As others have already mentioned, standardization has really nothing to do with collinearity.
Perfect collinearity
Let's start with what standardization (a.k.a. normalization) is, what we mean by it is subtracting the mean and dividing by the standard deviation so that the resulting mean is equal to zero and standard deviation to unity. So if random variable $X$ has mean $\mu_X$ and standard deviation $\sigma_X$, then
$$
\newcommand{Var}{\mathrm{Var}}
Z_X = \frac{X - \mu_X}{\sigma_X}
$$
has mean $\mu_Z = 0$ and standard deviation $\sigma_Z = 1$ given the properties of expected value and variance that $E(X + a) = E(X) + a$, $E(bX) = b\,E(X)$ and $\Var(X + a) = \Var(X)$, $\Var(bX) = b^2 \Var(X)$, where $X$ is r.v. and $a,b$ are constants.

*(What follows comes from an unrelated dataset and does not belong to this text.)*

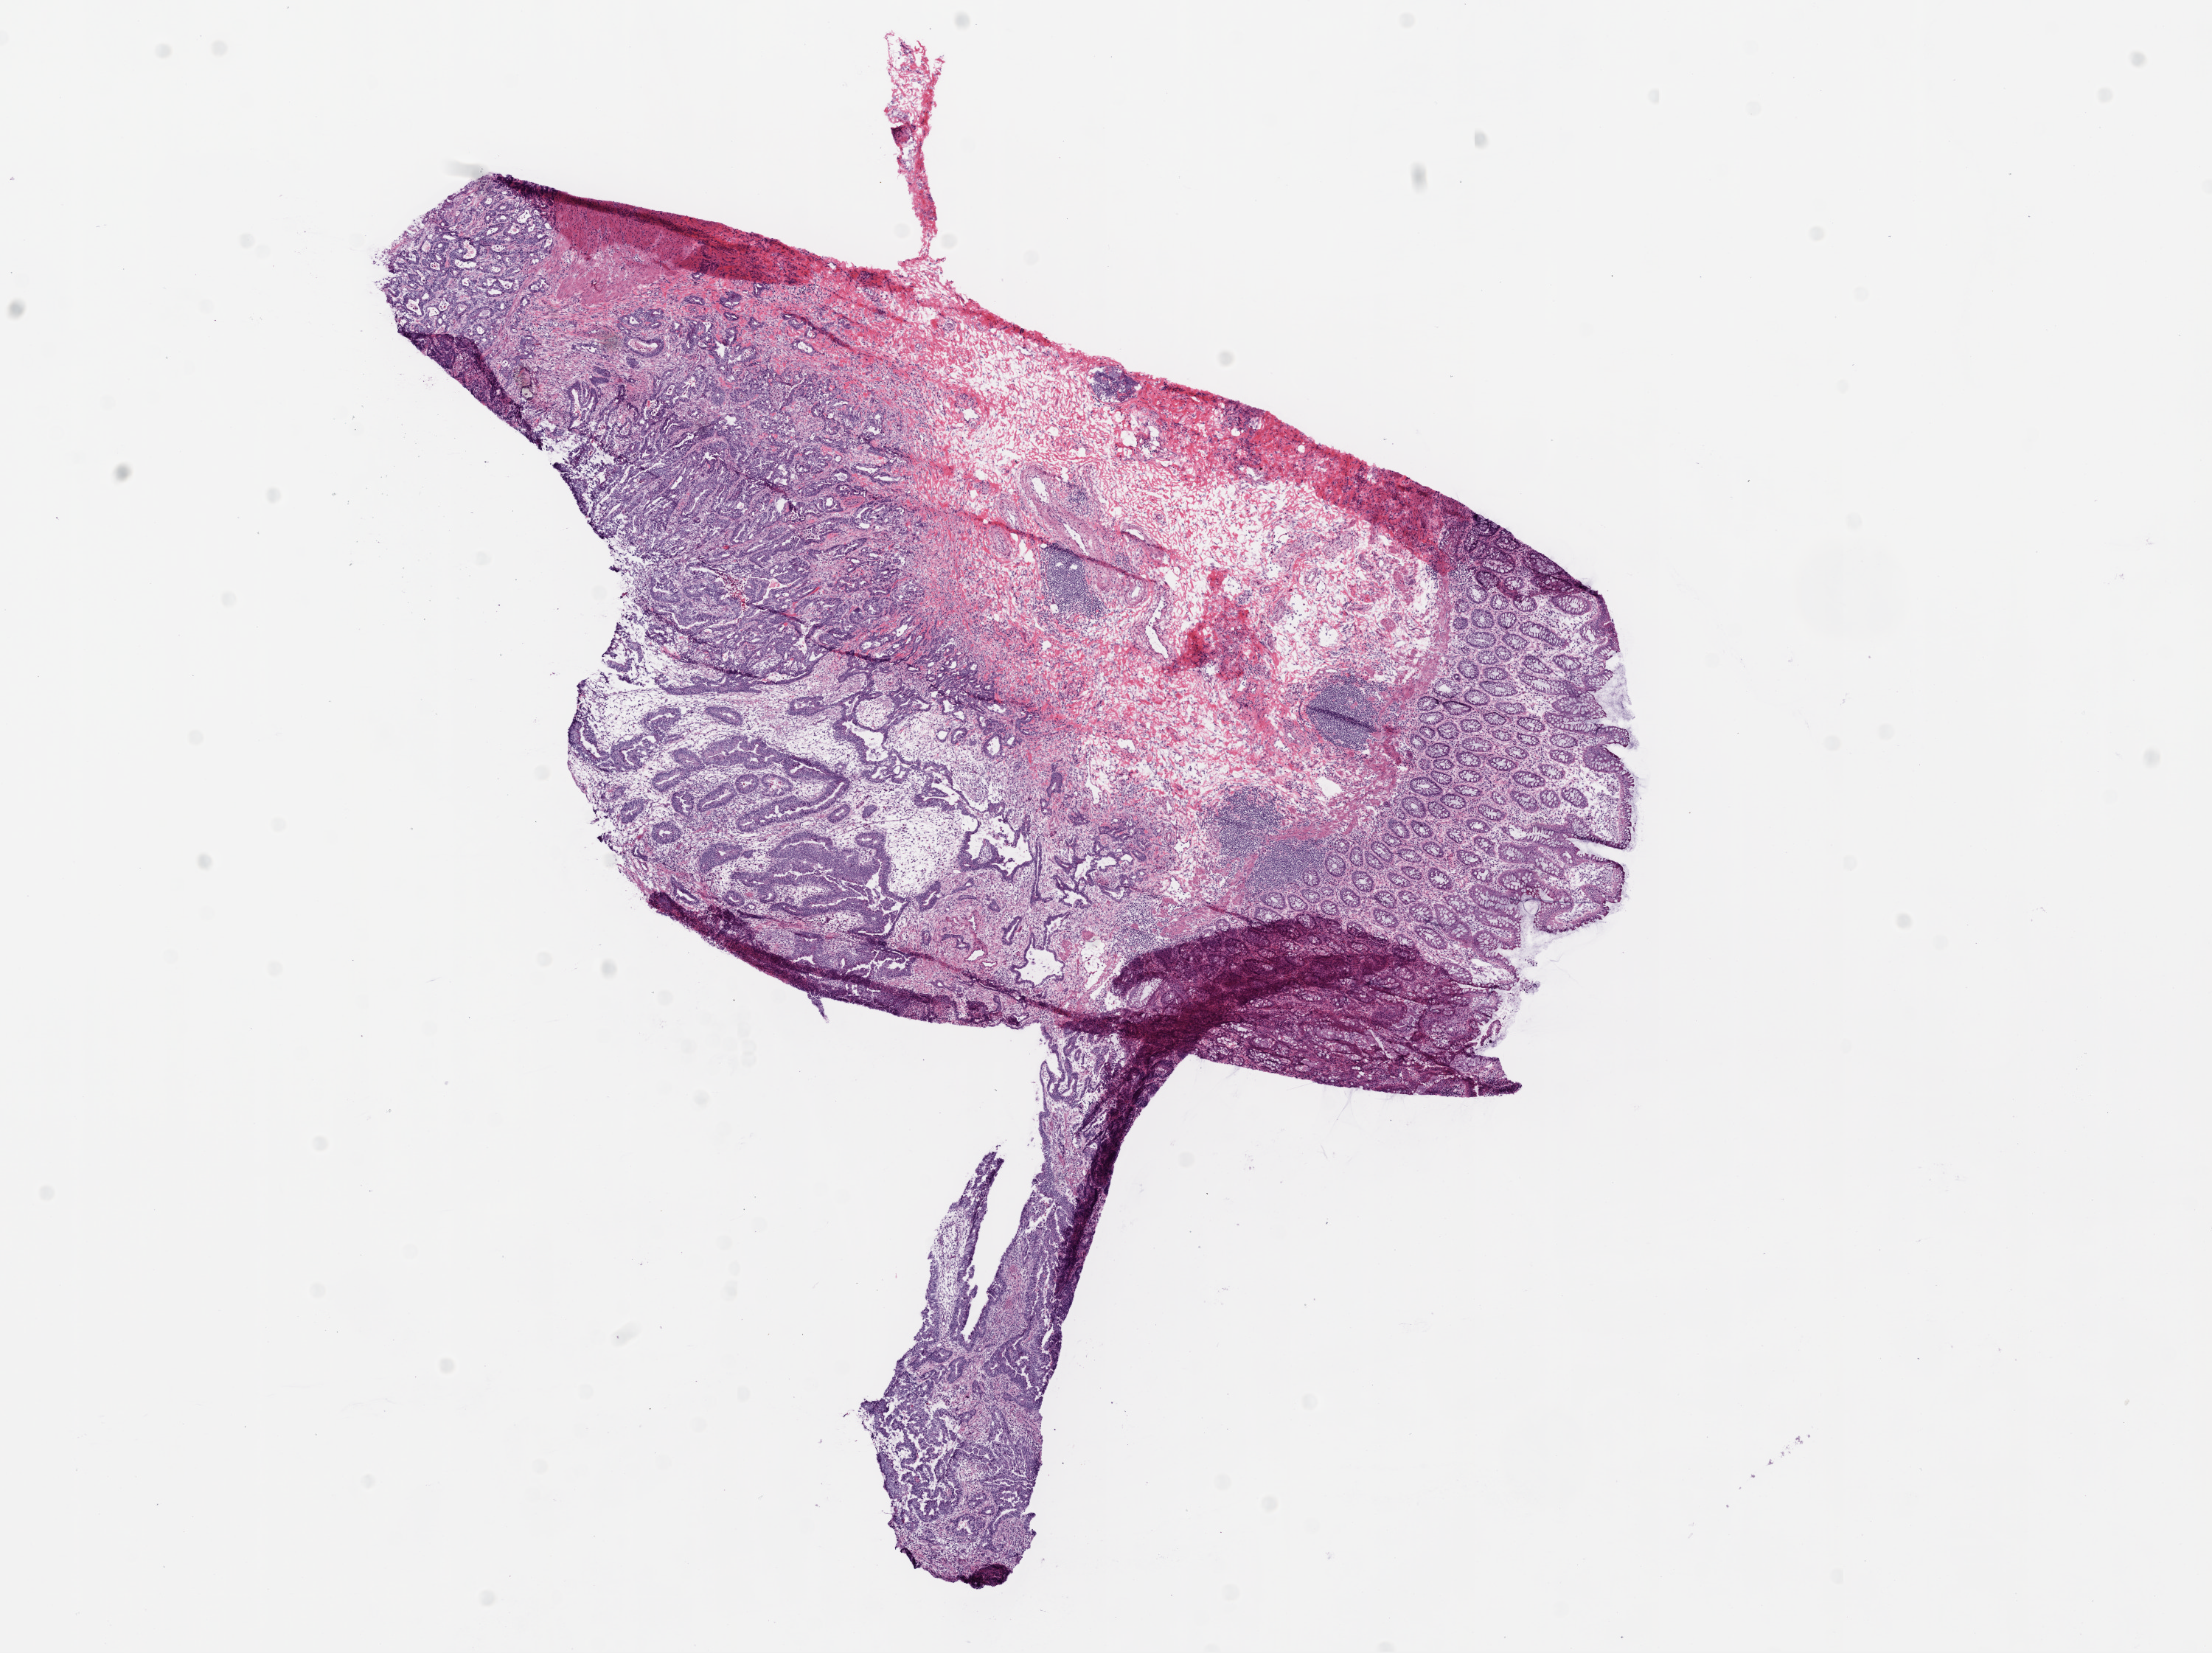
Whole-slide histology image, H&E, low-resolution overview of the scanned area, about 12.0 x 9.0 mm (from a 20x scan); frozen section from the top of the tissue portion; sample: primary tumour, rectum. Male, age 73 years at initial diagnosis. Pathologist review of this section (percent, as recorded): tumour cells 45%, tumour nuclei 50%, normal cells 45%, stromal cells 8%, necrosis 2%.
• AJCC pathologic stage: IIIB (6th edition)
• pathologic diagnosis: Adenocarcinoma, NOS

We say that two variables $X$ and $Y$ are perfectly collinear if there exists such values $\lambda_0$ and $\lambda_1$ that
$$
Y = \lambda_0 + \lambda_1 X
$$
what follows, if $X$ has mean $\mu_X$ and standard deviation $\sigma_X$, then $Y$ has mean $\mu_Y = \lambda_0 + \lambda_1 \mu_X$ and standard deviation $\sigma_Y = \lambda_1 \sigma_X$. Now, when we standardize both variables (remove their means and divide by standard deviations), we get $Z_X = Z_X$...
Correlation
Of course perfect collinearity is not something that we would see that often, but strongly correlated variables may also be a problem (and they are related species with collinearity). So does the standardization affect correlation? Please compare the following plots showing two correlated variables on two plots before and after scaling:
Can you spot the difference? As you can see, I purposefully removed the axis labels, so to convince you that I'm not cheating, see the plots with added labels:
Mathematically speaking, if correlation is
$$
\newcommand{Corr}{\mathrm{Corr}}
\newcommand{Cov}{\mathrm{Cov}}
\Corr(X, Y) = \frac{\Cov(X,Y)}{\Var(X)\,\Var(Y)}
$$
then with collinear variables we have
$$
\require{cancel}
\begin{align}
\Corr(X, Y) &= \frac{E[(X - \mu_X)(Y - \mu_Y)]}{\sigma_X\sigma_Y} \\
&=\frac{E[(X - \mu_X)(\cancel{\lambda_0} + \lambda_1 X - \cancel{\lambda_0} - \lambda_1\mu_X )]}{\sigma_X\;\lambda_1\sigma_X} \\
&= \frac{E[(X - \mu_X)(\lambda_1 X - \lambda_1\mu_X )]}{\sigma_X\;\lambda_1\sigma_X} \\
&= \frac{E[(X - \mu_X)\lambda_1( X - \mu_X )]}{\sigma_X\;\lambda_1\sigma_X} \\
&= \frac{\cancel{\lambda_1} E[(X - \mu_X)(X - \mu_X )]}{\sigma_X\;\cancel{\lambda_1}\sigma_X} \\
&= \frac{E[(X - \mu_X)(X - \mu_X )]}{\sigma_X\sigma_X}
\end{align}
$$
now since $\Cov(X,X) = \Var(X)$,
$$
\begin{align}
&= \frac{\Cov(X, X)}{\sigma_X^2} = \frac{\Var(X)}{\Var(X)} = 1
\end{align}
$$
While with standardized variables
$$
\begin{align}
\Corr(Z_X, Z_Y) &= \frac{E[(Z_X - 0)(Z_Y - 0)]}{1 \times 1} \\
&= \Cov(Z_X, Z_Y) = \Var(Z_X) = 1
\end{align}
$$
since $Z_X = Z_Y$...
Finally, notice that what Kruschke is talking about, is that standardizing of the variables makes life easier for the Gibbs sampler and leads to reducing of correlation between intercept and slope in the regression model he presents. He doesn't say that standardizing variables reduces collinearity between the variables.